Each week that newly diagnosed early lung cancer patients waited for surgery was linked with an increased risk of upstaging, according to an analysis of over 50,000 cases in the National Cancer Data Base (NCDB).
Among stage I non-small cell lung cancer (NSCLC) patients, there was a 4% increase in upstaging to any stage disease and a 1.3% increase to IIIA disease, specifically, for every week of delay, reported Harmik Soukiasian, MD, of Cedars-Sinai Medical Center in Los Angeles, and colleagues, in a presentation at the American Association for Thoracic Surgery (AATS) annual meeting in San Diego.
Action Points
- Note that this study was published as an abstract and presented at a conference. These data and conclusions should be considered to be preliminary until published in a peer-reviewed journal.
The results suggest that stage I NSCLC patients may benefit from surgery sooner than the 8-week window recommended by National Comprehensive Cancer Network (NCCN) guidelines.
"Surgeons should be aware of time as a significant factor of upstaging and should prioritize early resection," Soukiasian told Ƶ, suggesting that attention be paid to the "time of diagnosis rather than first encounter with the patient."
Overall, 25.4% of resections had been performed within 1 week of diagnosis, 78.9% had been performed by week 8, and 91.2% by week 12.
In a multivariable logistic regression that adjusted for age, sex, and other factors, the researchers found a trend of increased upstaging risk that increased each week:
- Week 2: adjusted OR 1.40 (95% CI 1.27 to 1.55, P<0.001)
- Week 7: adjusted OR 1.62 (95% CI 1.49 to 1.76, P<0.001)
- Week 12: adjusted OR 1.99 (95% CI 1.74 to 2.28, P<0.001)
But AATS session discussant Felix Fernandez, MD, of Emory University in Atlanta, cautioned that "it's difficult to avoid confounding in an analysis that tries to show us a week-by-week risk of increased progression with lung cancers," and pointed to the fact that the confidence intervals of the odds ratios overlap in the week-to-week data.
Fernandez said the thinking is that "clearly if you wait 12 weeks instead of 2 there's a greater risk of spread," but pointed to previous studies that showed more aggressive cancers are often treated earlier. "There's more of an urgency to operate on these higher-risk cancers based on their subjective appearance."
Soukiasian's group examined treatment data from 2010 to 2014 for 52,406 patients with clinical stage I NSCLC from the NCDB who had undergone anatomic lobar resection. At diagnosis, 71.4% (36,848) had stage IA disease and 28.6% (14,757) had stage IB disease.
Patients were excluded if they were treated with wedge resection or segmentectomy. Clinical stage was compared with their pathologic stage following surgery. Prior to pathologic staging, patients needed to have undergone lymphadenectomy or lymph node sampling and were excluded if they had received chemotherapy.
Upstaging from stage IA or IB NSCLC occurred in 14,434 patients. There were 5,506 cases of stage IA to IB upstaging. For stage I NSCLC there were 4,438 cases of upstaging to IIA disease, 1,863 to IIB, 2,551 to IIIA, and 76 to IIIB.
Independent predictors of upstaging to IIIA disease included treatment at an academic hospital, IB disease at diagnosis, left-sided tumors, increased number of lymph nodes examined, and weeks to surgery.
Upstaging was more likely to occur in academic versus non-academic facilities (29.7% versus 26.4%, respectively), where a higher median number of harvested lymph nodes was observed (10 versus 8). But the rate of 5-year overall survival was higher at academic facilities, according to the analysis (40.3% versus 37.4%).

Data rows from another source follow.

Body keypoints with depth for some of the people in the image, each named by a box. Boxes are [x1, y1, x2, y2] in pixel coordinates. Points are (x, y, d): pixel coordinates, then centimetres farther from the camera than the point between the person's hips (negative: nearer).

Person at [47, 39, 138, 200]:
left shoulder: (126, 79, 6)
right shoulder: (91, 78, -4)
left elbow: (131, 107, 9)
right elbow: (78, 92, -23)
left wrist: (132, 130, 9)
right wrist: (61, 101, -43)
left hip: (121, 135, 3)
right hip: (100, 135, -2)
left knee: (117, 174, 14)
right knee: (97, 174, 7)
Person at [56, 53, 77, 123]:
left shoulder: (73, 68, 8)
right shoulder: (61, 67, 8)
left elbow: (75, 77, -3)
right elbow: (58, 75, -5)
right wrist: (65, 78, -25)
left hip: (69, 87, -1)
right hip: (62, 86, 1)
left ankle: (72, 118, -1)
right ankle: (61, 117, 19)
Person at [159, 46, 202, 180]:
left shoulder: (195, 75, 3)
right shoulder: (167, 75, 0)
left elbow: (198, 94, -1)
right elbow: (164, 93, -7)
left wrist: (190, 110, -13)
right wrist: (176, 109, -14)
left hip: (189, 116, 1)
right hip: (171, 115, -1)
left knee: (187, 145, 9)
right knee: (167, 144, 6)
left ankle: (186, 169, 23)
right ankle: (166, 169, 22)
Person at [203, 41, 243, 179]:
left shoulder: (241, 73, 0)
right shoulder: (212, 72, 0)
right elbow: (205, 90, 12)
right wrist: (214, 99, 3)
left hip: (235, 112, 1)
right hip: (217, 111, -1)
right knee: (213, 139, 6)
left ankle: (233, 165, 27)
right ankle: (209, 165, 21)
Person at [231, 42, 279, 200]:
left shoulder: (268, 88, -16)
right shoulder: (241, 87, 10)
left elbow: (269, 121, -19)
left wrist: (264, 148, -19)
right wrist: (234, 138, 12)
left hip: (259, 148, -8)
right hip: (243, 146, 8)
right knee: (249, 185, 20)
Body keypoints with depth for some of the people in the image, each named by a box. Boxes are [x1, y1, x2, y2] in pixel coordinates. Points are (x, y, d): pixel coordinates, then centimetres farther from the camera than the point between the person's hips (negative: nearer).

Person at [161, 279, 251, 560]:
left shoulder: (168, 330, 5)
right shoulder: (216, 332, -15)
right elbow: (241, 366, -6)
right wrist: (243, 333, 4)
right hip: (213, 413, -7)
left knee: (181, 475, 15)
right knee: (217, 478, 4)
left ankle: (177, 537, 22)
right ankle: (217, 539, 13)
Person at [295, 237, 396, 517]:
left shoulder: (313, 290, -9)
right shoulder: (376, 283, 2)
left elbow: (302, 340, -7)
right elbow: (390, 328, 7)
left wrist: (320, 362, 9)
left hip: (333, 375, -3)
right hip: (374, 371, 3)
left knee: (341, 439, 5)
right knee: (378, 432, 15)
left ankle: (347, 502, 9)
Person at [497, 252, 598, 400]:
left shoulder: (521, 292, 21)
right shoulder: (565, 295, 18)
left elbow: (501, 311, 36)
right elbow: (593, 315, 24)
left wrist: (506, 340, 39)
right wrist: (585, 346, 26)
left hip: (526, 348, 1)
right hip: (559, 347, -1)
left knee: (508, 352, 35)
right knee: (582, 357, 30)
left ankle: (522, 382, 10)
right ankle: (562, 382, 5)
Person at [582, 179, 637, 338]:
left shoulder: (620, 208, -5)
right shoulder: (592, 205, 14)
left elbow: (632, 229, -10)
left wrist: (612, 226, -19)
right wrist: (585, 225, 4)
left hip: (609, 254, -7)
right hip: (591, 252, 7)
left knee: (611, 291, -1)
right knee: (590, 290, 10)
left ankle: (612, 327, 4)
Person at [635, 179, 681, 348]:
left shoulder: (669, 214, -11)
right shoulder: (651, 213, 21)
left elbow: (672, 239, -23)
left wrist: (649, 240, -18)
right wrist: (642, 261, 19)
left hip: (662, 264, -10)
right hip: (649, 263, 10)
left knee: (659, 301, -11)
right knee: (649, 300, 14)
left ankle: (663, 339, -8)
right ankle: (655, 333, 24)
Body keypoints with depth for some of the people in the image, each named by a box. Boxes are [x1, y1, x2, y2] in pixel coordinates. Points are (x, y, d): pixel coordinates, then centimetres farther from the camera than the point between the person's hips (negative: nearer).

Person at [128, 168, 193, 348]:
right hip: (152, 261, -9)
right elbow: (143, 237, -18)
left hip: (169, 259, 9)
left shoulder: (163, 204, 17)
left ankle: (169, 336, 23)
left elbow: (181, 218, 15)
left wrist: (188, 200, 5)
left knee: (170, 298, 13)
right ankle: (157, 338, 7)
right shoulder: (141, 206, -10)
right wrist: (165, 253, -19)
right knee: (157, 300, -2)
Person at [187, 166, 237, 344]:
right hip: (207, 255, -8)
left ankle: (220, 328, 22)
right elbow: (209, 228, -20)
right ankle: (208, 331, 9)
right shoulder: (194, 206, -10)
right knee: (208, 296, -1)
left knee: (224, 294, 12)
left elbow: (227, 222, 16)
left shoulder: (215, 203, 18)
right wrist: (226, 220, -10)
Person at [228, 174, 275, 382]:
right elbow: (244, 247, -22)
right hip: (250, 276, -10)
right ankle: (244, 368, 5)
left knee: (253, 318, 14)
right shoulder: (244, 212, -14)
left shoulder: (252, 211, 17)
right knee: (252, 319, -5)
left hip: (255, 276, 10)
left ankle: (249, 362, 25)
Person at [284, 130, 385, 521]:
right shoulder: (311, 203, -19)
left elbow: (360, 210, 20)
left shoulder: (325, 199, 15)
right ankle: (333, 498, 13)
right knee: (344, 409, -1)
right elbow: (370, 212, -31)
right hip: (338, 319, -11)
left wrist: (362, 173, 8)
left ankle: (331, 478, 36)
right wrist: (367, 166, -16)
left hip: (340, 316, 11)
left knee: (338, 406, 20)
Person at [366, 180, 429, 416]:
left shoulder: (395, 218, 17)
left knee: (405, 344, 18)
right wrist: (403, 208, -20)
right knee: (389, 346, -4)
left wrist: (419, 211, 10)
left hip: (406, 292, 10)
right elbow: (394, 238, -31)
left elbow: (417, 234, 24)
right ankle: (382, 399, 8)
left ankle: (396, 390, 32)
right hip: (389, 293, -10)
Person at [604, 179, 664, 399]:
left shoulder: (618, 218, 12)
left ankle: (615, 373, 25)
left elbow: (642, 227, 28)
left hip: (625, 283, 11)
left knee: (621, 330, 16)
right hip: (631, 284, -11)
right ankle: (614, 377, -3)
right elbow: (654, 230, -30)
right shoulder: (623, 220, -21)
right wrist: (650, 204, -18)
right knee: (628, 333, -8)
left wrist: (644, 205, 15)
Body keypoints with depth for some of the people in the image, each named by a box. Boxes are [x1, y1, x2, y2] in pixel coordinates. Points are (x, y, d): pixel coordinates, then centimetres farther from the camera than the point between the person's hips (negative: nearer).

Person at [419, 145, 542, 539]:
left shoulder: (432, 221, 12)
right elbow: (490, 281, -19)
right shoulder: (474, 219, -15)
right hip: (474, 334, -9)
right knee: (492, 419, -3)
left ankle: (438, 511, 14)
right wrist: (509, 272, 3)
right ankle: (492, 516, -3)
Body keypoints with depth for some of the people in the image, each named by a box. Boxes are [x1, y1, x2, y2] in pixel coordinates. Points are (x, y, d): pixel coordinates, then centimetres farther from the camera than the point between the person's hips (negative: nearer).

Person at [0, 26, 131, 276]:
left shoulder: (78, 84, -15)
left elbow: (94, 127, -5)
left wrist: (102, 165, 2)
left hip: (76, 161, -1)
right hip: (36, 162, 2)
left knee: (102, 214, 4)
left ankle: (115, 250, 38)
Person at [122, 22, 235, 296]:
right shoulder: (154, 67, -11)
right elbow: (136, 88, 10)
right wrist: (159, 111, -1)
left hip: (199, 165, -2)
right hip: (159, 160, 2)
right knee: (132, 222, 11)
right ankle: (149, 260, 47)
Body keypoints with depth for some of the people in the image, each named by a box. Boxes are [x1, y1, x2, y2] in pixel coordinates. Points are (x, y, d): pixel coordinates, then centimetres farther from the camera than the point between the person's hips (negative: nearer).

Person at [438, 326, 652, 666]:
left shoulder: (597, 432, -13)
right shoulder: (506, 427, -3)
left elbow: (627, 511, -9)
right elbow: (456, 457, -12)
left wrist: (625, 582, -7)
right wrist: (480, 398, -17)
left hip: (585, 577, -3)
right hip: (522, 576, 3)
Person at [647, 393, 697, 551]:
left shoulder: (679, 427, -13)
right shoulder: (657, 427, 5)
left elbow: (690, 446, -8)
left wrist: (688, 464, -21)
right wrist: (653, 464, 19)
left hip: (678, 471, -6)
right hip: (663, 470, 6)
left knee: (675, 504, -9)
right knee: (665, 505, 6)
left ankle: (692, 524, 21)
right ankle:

Soukiasian said that while data in the NCDB cannot reveal the specific reasons for delays to surgery, factors on the patient side could include scheduling and availability of support systems, and on the provider side could include delays in follow-up, delays in operating room availability, and issues with insurance approval.
"This study brings up a lot of interesting points," said Fernandez. In 20% of the patients, he noted, surgery was performed outside the NCCN guideline window of 8 weeks.
"We need to learn more about who those patients are and why these delays happen," Fernandez said. "My suspicion is there's a lot of disparities associated with this -- age, gender, socioeconomic status, health systems -- there's a lot of access issues that need to be explored."
Soukiasian pointed to the need to improve communication so that patients understand the risks associated with delaying surgery -- "while emphasizing the benefits of earlier surgical therapy" -- and highlighted the need for clinicians to participate in multidisciplinary patient-care and decision-making, to improve lines of communication to decrease this interval from diagnosis to surgery.
Disclosures
Soukiasian disclosed a relevant relationships with Medtronic.
Fernandez disclosed funding from the Agency for Healthcare Research and Quality.
Primary Source
American Association for Thoracic Surgery
Serna-Gallegos DR, et al "Effects of time from completed clinical staging to surgery: Does it make a difference in stage 1 non-small cell lung cancer?" AATS 2018; Abstract 67.